Data Preprocessing for NLP Pre-training Models (e.g. ELMo, Bert)

Xin picture Xin · Mar 1, 2019 · Viewed 7.5k times · Source

I plan to train ELMo or Bert model from scratch based on data(notes typed by people) on hand. The data I have now is all typed by different people. There are problems with spelling, formatting, and inconsistencies in sentences. After read the ELMo and Bert papers, I know that both models use a lot of sentences like from Wikipedia. I haven't been able to find any processed training samples or any preprocessing tutorial for Emlo or Bert model. My question is:

  • Does the Bert and ELMo models have standard data preprocessing steps or standard processed data formats?
  • Based on my existing dirty data, is there any way to preprocess this data so that the resulting word representation is more accurate?

Answer

Denis Gordeev picture Denis Gordeev · Mar 1, 2019

Bert uses WordPiece embeddings which somewhat helps with dirty data. https://github.com/google/sentencepiece

Also Google-Research provides data preprocessing in their code. https://github.com/google-research/bert/blob/master/tokenization.py

Default Elmo implementation takes tokens as the output (if you provide an untokenized string, it will split it on spaces). Thus spelling correction, deduplication, lemmatization (e.g. as in spacy https://spacy.io/api/lemmatizer), separating tokens from punctuation and other standard preprocessing methods may help.

You may check standard ways to preprocess text in the NLTK package. https://www.nltk.org/api/nltk.tokenize.html (for example Twitter tokenizer). (Beware that NLTK is slow by itself).
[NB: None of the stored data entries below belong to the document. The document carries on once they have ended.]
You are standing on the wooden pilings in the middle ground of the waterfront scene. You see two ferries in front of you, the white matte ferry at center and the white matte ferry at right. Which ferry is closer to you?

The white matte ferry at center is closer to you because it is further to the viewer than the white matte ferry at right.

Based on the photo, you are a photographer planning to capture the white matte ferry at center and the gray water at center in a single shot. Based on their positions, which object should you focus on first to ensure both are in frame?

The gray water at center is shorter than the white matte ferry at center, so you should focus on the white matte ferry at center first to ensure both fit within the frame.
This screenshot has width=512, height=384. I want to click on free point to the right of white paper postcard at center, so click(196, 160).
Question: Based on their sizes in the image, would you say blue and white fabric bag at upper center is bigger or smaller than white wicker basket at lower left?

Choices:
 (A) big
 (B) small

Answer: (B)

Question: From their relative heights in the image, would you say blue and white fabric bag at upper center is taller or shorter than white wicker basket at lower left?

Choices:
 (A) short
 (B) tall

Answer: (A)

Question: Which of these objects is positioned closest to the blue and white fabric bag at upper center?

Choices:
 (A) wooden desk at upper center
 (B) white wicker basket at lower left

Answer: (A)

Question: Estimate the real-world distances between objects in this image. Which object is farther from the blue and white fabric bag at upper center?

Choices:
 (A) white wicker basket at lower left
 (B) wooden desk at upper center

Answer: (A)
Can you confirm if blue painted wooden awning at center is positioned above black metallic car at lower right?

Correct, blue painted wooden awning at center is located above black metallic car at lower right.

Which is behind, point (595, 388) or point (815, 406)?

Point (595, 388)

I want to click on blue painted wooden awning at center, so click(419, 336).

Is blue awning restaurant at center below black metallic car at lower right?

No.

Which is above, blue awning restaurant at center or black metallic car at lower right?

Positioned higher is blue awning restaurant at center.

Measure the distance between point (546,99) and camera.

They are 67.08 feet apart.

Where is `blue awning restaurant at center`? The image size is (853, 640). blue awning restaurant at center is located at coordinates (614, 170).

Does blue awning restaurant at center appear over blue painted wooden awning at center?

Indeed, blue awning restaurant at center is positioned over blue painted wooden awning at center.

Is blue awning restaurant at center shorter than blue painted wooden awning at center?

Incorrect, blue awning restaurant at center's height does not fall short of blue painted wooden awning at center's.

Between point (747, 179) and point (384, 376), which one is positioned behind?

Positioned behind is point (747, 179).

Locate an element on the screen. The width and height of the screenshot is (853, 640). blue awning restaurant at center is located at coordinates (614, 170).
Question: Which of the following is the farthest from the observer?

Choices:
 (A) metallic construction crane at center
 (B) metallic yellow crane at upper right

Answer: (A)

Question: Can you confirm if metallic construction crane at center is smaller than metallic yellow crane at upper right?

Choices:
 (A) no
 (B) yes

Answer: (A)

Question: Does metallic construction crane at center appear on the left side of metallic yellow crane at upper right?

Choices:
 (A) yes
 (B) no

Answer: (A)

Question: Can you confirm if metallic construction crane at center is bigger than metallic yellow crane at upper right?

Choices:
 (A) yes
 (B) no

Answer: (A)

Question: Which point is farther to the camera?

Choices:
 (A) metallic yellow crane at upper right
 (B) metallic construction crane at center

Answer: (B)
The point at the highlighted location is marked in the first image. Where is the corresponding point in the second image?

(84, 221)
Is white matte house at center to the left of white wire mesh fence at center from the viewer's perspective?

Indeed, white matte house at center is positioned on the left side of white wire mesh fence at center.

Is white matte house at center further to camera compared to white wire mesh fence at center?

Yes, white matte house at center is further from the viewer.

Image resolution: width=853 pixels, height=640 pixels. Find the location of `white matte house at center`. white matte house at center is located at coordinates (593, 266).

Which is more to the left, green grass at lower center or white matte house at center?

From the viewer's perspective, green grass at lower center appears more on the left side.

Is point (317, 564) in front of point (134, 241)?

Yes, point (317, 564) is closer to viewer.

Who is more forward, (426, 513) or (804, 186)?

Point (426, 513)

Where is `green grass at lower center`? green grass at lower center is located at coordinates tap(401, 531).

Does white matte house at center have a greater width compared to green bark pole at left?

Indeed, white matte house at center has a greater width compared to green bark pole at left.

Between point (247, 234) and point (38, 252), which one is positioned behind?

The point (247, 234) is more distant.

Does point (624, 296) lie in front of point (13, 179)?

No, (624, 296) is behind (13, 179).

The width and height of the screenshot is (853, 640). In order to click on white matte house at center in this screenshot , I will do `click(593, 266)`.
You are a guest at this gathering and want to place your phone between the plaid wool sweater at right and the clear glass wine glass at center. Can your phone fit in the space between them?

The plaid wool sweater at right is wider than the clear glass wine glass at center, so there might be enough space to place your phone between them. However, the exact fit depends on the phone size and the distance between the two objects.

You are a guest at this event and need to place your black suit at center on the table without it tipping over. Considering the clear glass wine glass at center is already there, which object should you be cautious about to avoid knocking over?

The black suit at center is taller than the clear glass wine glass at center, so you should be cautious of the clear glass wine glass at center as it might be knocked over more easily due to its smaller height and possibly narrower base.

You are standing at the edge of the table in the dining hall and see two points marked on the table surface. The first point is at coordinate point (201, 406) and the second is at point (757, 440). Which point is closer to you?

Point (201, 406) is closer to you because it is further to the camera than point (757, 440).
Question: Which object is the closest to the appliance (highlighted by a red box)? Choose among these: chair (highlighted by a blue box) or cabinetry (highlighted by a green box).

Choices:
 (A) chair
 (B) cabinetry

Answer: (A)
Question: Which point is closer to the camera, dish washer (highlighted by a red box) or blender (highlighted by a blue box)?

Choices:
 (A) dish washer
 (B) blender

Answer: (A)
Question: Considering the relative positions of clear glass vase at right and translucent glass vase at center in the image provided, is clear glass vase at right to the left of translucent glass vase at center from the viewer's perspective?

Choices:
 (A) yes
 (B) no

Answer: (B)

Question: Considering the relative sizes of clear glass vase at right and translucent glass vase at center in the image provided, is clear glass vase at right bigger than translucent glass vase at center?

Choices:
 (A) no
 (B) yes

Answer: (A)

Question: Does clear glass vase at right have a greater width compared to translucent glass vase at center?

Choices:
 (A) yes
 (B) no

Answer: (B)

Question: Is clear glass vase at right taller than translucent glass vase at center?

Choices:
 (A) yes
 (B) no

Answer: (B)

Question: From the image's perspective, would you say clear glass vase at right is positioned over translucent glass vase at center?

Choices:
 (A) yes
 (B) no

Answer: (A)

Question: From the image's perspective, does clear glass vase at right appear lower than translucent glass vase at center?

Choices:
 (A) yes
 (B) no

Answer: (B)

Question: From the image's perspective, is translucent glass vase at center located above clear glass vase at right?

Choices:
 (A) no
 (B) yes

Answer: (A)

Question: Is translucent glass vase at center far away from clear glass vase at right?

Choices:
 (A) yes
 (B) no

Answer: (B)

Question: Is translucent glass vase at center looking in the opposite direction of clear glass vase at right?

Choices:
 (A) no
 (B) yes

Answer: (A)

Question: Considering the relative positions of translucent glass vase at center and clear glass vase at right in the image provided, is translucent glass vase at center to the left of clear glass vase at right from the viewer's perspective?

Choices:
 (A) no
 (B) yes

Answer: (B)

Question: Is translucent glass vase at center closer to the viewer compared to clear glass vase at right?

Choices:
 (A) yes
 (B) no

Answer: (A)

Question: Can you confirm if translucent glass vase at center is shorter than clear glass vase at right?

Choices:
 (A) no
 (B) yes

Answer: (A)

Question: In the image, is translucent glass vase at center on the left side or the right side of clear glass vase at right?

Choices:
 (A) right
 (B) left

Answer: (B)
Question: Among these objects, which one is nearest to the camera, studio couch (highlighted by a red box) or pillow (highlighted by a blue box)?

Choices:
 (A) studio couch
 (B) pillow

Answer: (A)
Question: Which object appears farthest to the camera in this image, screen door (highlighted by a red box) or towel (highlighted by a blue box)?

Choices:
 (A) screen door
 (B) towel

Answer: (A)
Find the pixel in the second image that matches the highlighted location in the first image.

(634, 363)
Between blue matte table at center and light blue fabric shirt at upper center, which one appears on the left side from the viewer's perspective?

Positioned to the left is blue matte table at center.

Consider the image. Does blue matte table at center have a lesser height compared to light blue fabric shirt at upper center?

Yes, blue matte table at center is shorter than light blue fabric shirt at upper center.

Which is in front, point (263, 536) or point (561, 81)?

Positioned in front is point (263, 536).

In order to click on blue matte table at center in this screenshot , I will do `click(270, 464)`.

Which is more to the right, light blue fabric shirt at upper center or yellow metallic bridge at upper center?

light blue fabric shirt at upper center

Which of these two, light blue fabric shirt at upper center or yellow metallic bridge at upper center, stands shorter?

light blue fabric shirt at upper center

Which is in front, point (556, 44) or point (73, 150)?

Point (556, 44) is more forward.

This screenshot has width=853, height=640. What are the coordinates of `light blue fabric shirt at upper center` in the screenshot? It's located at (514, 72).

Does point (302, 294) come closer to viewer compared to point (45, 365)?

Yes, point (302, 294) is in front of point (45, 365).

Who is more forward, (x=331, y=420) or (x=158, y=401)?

Many machine learning libraries provide their basic preprocessing (https://github.com/facebookresearch/pytext https://keras.io/preprocessing/text/)

You may also try to experiment and provide bpe-encodings or character n-grams to the input.

It also depends on the amount of data that you have; the more data you have, the less is the benefit of preprocessing (in my opinion). Given that you want to train Elmo or Bert from scratch, you should have a lot of data.